◆ Goal of the exercise
Apart from the images, output the data below exactly.

◆ Task inputs
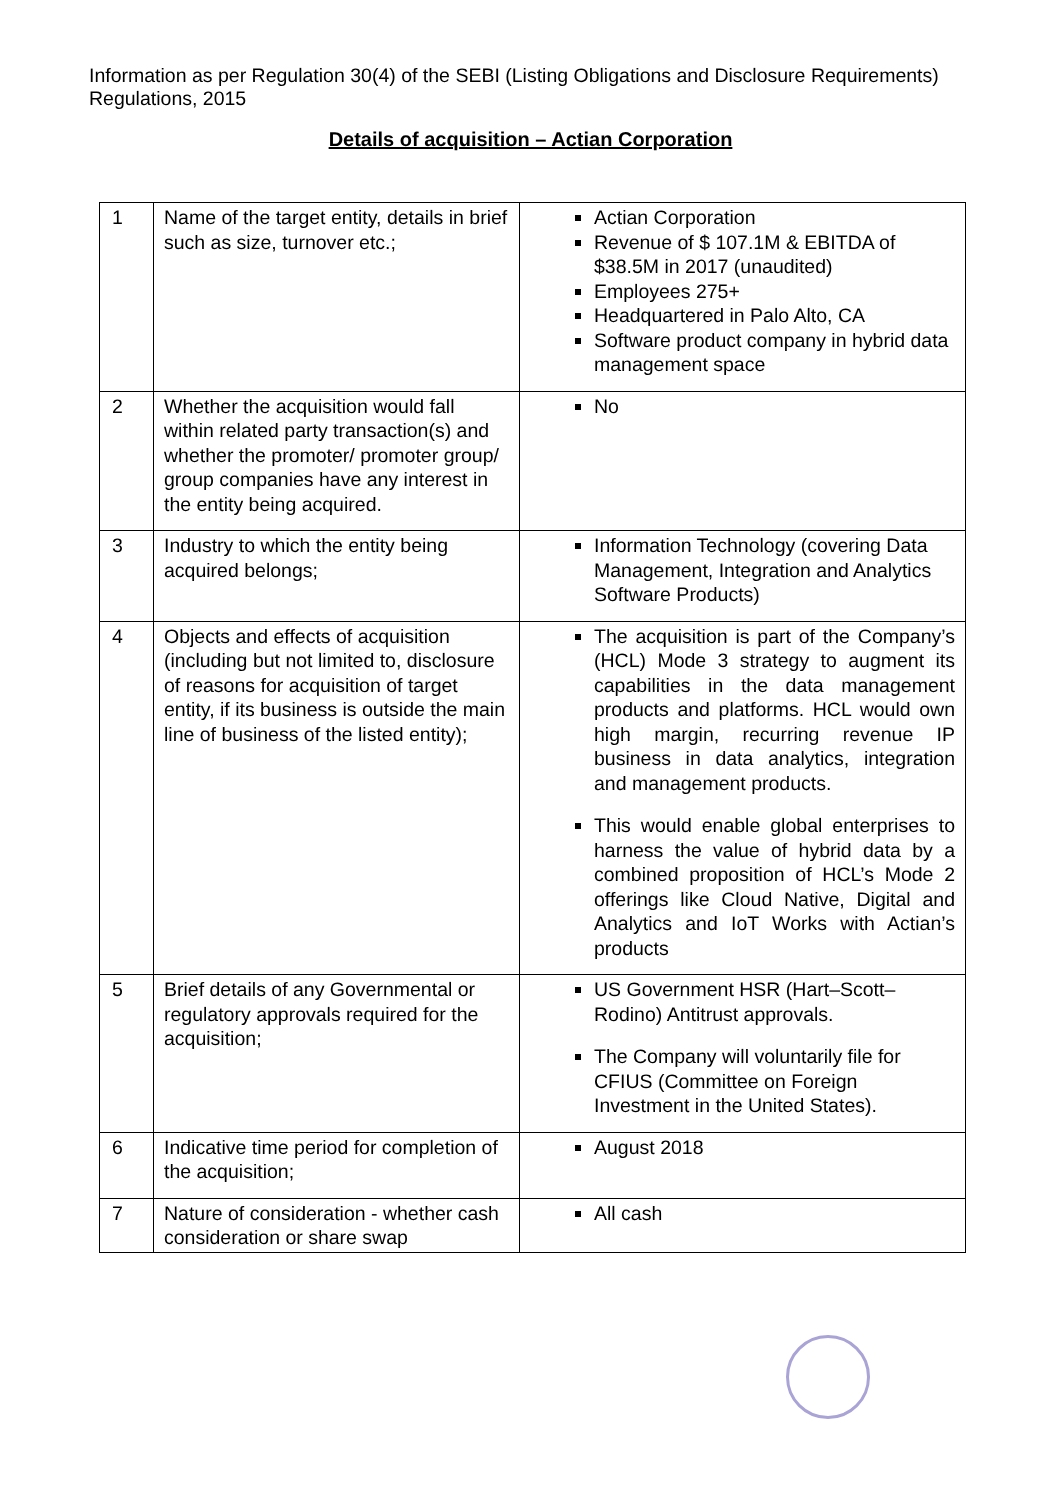Information as per Regulation 30(4) of the SEBI (Listing Obligations and Disclosure Requirements) Regulations, 2015
Details of acquisition – Actian Corporation
| 1 | Name of the target entity, details in brief such as size, turnover etc.; | Actian Corporation Revenue of $ 107.1M & EBITDA of $38.5M in 2017 (unaudited) Employees 275+ Headquartered in Palo Alto, CA Software product company in hybrid data management space |
| 2 | Whether the acquisition would fall within related party transaction(s) and whether the promoter/ promoter group/ group companies have any interest in the entity being acquired. | No |
| 3 | Industry to which the entity being acquired belongs; | Information Technology (covering Data Management, Integration and Analytics Software Products) |
| 4 | Objects and effects of acquisition (including but not limited to, disclosure of reasons for acquisition of target entity, if its business is outside the main line of business of the listed entity); | The acquisition is part of the Company’s (HCL) Mode 3 strategy to augment its capabilities in the data management products and platforms. HCL would own high margin, recurring revenue IP business in data analytics, integration and management products. This would enable global enterprises to harness the value of hybrid data by a combined proposition of HCL’s Mode 2 offerings like Cloud Native, Digital and Analytics and IoT Works with Actian’s products |
| 5 | Brief details of any Governmental or regulatory approvals required for the acquisition; | US Government HSR (Hart–Scott–Rodino) Antitrust approvals. The Company will voluntarily file for CFIUS (Committee on Foreign Investment in the United States). |
| 6 | Indicative time period for completion of the acquisition; | August 2018 |
| 7 | Nature of consideration - whether cash consideration or share swap | All cash |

◆ Answer box
Information as per Regulation 30(4) of the SEBI (Listing Obligations and Disclosure Requirements) Regulations, 2015
Details of acquisition – Actian Corporation
| 1 | Name of the target entity, details in brief such as size, turnover etc.; | Actian Corporation Revenue of $ 107.1M & EBITDA of $38.5M in 2017 (unaudited) Employees 275+ Headquartered in Palo Alto, CA Software product company in hybrid data management space |
| 2 | Whether the acquisition would fall within related party transaction(s) and whether the promoter/ promoter group/ group companies have any interest in the entity being acquired. | No |
| 3 | Industry to which the entity being acquired belongs; | Information Technology (covering Data Management, Integration and Analytics Software Products) |
| 4 | Objects and effects of acquisition (including but not limited to, disclosure of reasons for acquisition of target entity, if its business is outside the main line of business of the listed entity); | The acquisition is part of the Company’s (HCL) Mode 3 strategy to augment its capabilities in the data management products and platforms. HCL would own high margin, recurring revenue IP business in data analytics, integration and management products. This would enable global enterprises to harness the value of hybrid data by a combined proposition of HCL’s Mode 2 offerings like Cloud Native, Digital and Analytics and IoT Works with Actian’s products |
| 5 | Brief details of any Governmental or regulatory approvals required for the acquisition; | US Government HSR (Hart–Scott–Rodino) Antitrust approvals. The Company will voluntarily file for CFIUS (Committee on Foreign Investment in the United States). |
| 6 | Indicative time period for completion of the acquisition; | August 2018 |
| 7 | Nature of consideration - whether cash consideration or share swap | All cash |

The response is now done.